Sprint claims they can match Verizon for coverage.

At least two of Manteca’s elected council members strenuously dispute that claim.

They want the city to switch from Sprint because they can’t use their municipal issued i-Pad to access electronic council agendas and support documents using their devices in large swaths of the community.

Sprint’s spotty coverage was brought up Tuesday during a discussion about council compensation covering council stipends and mileage as well as whether they should be issued cell phones by the city.

The council rejected an option that could have taken their monthly stipend up to $925 a month as allowed under state law.

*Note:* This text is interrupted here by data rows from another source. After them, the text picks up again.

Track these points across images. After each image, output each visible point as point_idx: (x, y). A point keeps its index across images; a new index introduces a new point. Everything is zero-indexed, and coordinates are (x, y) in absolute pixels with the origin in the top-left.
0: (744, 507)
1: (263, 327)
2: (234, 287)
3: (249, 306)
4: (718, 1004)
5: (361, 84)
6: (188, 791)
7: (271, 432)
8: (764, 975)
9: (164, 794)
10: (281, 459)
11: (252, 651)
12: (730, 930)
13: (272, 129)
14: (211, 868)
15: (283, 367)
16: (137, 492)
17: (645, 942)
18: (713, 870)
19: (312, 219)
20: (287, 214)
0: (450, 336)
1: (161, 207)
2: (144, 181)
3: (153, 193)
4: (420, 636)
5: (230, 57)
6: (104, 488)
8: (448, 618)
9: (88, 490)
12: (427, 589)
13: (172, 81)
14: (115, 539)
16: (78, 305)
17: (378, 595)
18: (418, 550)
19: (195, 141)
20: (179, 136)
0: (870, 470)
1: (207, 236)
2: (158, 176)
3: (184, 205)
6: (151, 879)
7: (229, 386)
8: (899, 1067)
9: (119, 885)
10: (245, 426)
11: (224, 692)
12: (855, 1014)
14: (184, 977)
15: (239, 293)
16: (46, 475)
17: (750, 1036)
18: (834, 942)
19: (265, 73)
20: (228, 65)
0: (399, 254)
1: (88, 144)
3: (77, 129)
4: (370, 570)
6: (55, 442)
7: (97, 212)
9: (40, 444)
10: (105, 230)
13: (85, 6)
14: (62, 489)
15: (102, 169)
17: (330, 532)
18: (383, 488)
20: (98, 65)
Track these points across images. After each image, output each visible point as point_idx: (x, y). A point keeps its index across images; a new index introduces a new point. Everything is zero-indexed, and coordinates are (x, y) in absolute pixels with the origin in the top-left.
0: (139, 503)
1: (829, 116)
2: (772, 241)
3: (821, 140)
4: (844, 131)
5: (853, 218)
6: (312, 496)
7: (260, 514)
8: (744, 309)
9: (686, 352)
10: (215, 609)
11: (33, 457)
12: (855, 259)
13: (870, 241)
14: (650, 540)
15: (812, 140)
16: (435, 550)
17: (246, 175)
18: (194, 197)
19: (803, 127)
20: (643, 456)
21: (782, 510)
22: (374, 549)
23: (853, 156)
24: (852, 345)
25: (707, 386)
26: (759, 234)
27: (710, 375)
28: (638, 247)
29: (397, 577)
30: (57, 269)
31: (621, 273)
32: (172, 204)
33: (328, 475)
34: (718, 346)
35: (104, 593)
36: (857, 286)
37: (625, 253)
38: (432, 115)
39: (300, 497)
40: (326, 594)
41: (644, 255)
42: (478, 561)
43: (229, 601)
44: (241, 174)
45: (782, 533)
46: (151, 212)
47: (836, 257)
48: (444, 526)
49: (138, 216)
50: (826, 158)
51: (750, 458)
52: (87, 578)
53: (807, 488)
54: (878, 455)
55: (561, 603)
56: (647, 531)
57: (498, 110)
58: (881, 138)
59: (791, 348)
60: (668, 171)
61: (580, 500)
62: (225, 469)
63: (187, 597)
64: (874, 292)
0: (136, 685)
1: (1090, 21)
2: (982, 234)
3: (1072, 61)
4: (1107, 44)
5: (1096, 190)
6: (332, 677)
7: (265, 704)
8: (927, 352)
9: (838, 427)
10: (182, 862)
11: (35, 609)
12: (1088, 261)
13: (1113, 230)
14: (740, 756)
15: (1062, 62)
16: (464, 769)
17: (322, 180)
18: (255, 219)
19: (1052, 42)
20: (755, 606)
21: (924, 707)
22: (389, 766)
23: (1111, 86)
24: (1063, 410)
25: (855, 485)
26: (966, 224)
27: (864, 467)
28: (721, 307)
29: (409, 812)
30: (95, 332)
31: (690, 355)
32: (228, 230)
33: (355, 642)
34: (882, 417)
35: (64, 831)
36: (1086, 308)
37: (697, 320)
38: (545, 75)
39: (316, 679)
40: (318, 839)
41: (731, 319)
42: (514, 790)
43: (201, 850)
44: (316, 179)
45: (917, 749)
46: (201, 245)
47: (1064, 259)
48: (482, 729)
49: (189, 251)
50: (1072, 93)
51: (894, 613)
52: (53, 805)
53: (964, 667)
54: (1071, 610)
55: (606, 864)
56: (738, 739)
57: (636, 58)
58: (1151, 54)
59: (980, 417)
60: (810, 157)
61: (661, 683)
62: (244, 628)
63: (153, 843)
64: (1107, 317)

Instead they went for an option that will raise the current $500 stipend to $600 for the next council seated after the November election. Council members have been paid $500 a month since 2001. Prior to that, the council members received $100 a month between 1966 and 2001.

The increase in council stipends is allowed under state law now that the city’s population has surpassed 80,000.

Councilman Richard Silverman reflected the sentiments of his colleagues saying that serving on the council is an honor that he volunteered to do.

Council members noted the stipends they receive each month rarely cover their out-of-pocket expenses such as mileage as well as purchasing tickets to various community events they are asked to attend as council members. The council does get reimbursed for out of area trips such as expenses incurred for the annual San Joaquin One Voice lobbying trip to Washington, D.C.

As for the city issued i-Pads that council members conduct city business with including reading council agendas and back-up material Sprint works well at the Civic Center during council meetings, but not always everywhere else.

Silverman said he had no problem but that wasn’t the case for Debby Moorhead or Mike Morowit.

Morowit said if he is using the i-Pad to share information with constituents or to go over the agenda and he’s not at home, he has to use Wi-Fi access at places like Starbucks. In Moorhead’s case her Sprint service is almost non-existent at her new home in southeast Manteca or where she works just north of Manteca. She said she also has to go to places where she can pick up Sprint signals such as at Denny’s.

Moorhead has been particularly critical of the quality and lack of the signals of several wireless services particularly in the rapid growing neighborhoods south of the 120 Bypass.